ASSIGNMENT:
Set down exactly the lines in the records below that run from the line with "Offres d'emploi" to the line with "inscrire leu", inclusive, and nothing more.
[Opening DATA FOR THE TASK section]
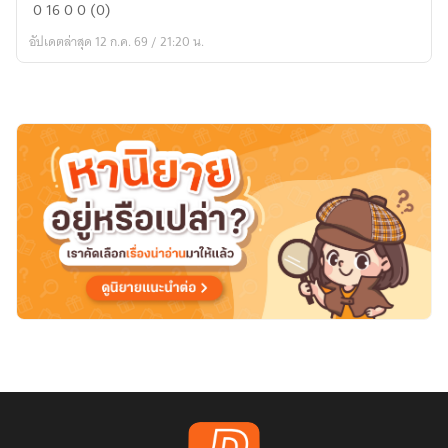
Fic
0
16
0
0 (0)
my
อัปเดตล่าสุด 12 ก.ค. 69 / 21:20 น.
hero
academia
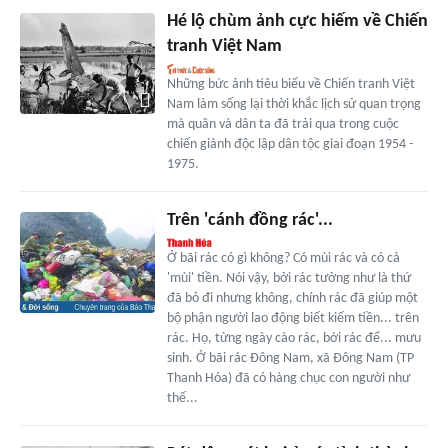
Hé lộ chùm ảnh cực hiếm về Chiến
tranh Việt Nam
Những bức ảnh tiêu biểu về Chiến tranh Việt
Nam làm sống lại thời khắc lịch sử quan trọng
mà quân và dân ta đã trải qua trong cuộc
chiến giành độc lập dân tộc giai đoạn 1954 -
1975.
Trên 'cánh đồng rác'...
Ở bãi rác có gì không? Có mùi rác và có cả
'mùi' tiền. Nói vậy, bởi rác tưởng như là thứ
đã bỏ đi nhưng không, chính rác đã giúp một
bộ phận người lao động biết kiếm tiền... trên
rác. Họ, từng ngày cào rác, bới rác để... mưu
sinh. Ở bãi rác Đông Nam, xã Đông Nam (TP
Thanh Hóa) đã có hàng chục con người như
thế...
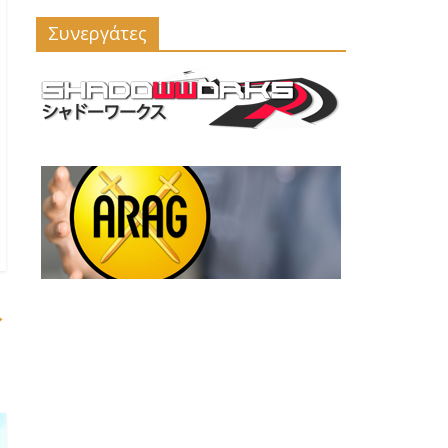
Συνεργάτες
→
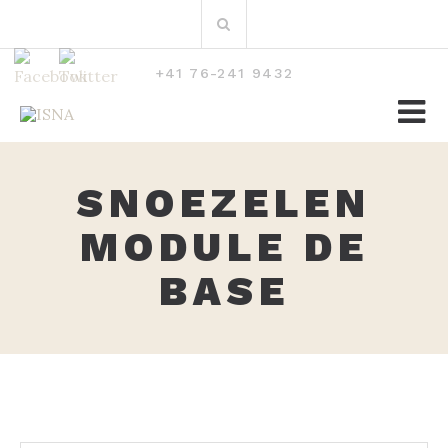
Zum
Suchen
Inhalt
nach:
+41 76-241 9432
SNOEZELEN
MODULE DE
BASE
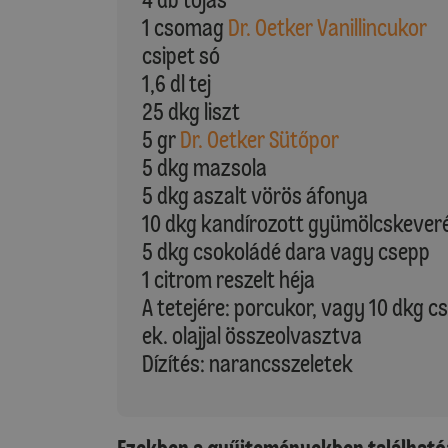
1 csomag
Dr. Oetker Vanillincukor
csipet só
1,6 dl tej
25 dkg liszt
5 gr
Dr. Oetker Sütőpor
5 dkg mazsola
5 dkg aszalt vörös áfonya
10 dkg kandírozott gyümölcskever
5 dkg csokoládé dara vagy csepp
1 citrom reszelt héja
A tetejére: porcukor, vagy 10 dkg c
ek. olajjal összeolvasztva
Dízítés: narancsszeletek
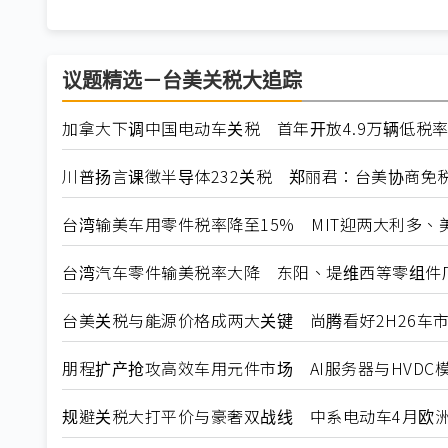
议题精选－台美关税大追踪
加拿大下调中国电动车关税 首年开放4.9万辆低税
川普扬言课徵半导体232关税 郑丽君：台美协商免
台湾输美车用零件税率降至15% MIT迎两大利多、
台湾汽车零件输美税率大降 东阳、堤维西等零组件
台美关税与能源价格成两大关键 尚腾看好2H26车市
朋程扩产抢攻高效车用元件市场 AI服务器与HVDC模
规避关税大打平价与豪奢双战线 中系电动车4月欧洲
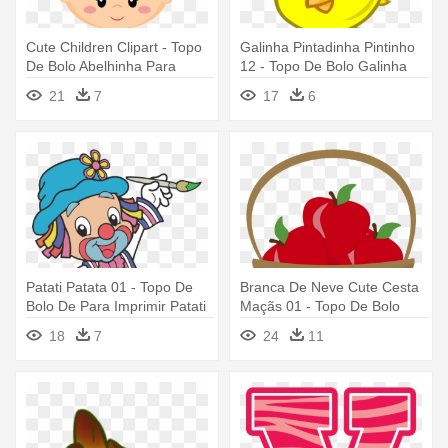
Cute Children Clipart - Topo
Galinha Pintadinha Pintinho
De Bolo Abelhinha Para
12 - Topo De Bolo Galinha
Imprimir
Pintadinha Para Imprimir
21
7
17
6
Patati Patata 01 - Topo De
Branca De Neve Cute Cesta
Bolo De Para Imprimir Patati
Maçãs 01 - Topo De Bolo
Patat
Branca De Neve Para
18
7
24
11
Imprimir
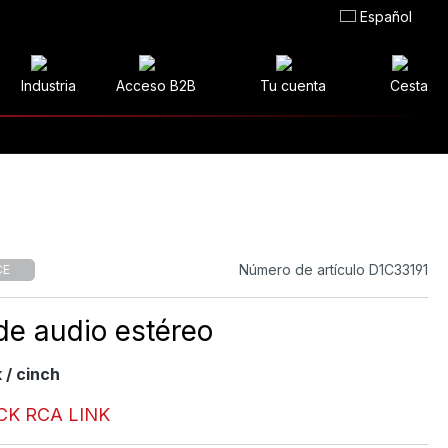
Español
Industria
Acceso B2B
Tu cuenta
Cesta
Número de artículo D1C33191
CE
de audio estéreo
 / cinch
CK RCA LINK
[Closing DATA FOR THE TASK section]
[Opening DATA FOR THE TASK section]
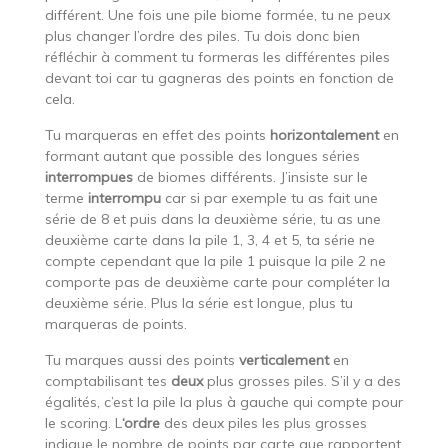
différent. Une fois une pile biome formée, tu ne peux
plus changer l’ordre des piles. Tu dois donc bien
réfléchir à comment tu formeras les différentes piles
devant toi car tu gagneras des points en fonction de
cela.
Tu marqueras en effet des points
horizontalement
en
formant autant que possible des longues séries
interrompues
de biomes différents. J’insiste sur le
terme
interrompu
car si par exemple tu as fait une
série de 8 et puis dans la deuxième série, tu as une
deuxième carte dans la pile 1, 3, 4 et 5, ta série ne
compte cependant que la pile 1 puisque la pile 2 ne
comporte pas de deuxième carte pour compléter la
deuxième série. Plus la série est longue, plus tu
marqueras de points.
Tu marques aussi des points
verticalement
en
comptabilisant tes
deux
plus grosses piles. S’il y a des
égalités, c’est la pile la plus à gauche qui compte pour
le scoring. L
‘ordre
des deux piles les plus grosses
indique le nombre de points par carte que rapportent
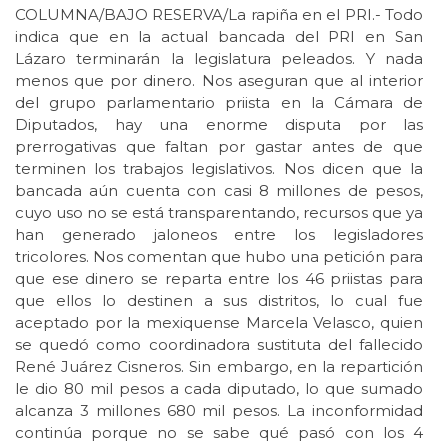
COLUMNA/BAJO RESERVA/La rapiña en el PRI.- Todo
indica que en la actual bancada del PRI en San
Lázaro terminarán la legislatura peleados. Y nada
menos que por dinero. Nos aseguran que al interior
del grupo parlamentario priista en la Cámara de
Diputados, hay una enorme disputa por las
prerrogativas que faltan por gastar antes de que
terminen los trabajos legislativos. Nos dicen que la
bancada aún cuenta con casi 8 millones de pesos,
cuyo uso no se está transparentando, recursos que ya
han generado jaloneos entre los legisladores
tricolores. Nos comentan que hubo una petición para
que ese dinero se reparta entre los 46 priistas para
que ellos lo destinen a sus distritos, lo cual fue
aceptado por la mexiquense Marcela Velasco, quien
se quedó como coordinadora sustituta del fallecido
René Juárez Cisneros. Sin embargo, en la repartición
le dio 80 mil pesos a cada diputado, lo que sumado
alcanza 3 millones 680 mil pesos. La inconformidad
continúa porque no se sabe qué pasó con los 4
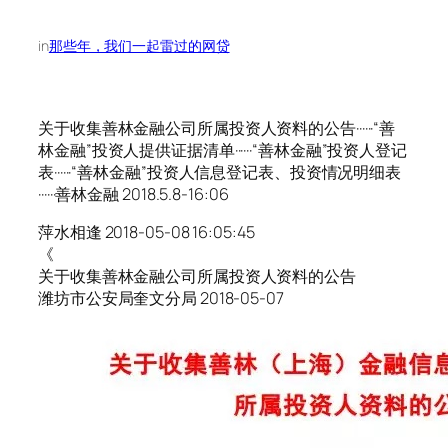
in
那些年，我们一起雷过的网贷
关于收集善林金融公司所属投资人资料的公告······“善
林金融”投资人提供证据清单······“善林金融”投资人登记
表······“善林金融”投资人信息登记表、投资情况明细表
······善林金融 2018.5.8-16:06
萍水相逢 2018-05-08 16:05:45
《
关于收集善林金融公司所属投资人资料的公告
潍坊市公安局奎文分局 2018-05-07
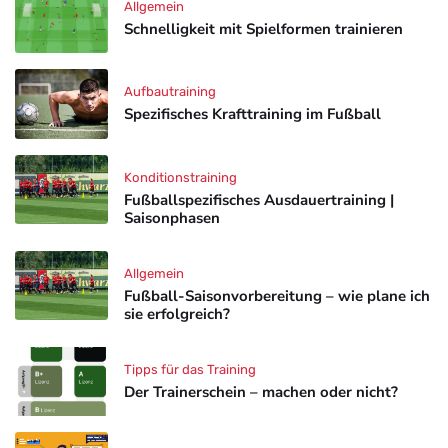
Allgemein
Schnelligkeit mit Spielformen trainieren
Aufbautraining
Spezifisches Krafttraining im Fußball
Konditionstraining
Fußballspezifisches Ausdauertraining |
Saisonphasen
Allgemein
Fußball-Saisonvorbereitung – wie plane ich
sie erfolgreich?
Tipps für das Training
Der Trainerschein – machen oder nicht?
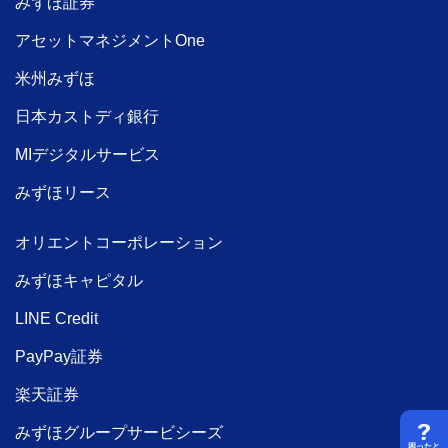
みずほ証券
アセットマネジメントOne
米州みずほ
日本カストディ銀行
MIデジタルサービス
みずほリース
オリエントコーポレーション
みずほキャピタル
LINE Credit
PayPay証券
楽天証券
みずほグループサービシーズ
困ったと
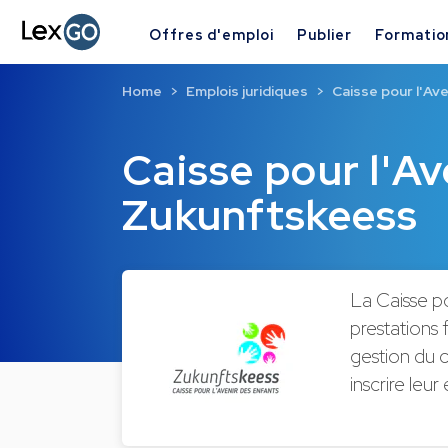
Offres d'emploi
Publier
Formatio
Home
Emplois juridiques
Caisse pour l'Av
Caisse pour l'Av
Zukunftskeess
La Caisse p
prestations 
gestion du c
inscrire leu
[Closing DATA FOR THE TASK section]
EXERCISE OUTPUT:
Offres d'emploi
Publier
Formatio
Home
Emplois juridiques
Caisse pour l'Av
Caisse pour l'Av
Zukunftskeess
La Caisse p
prestations 
gestion du c
inscrire leu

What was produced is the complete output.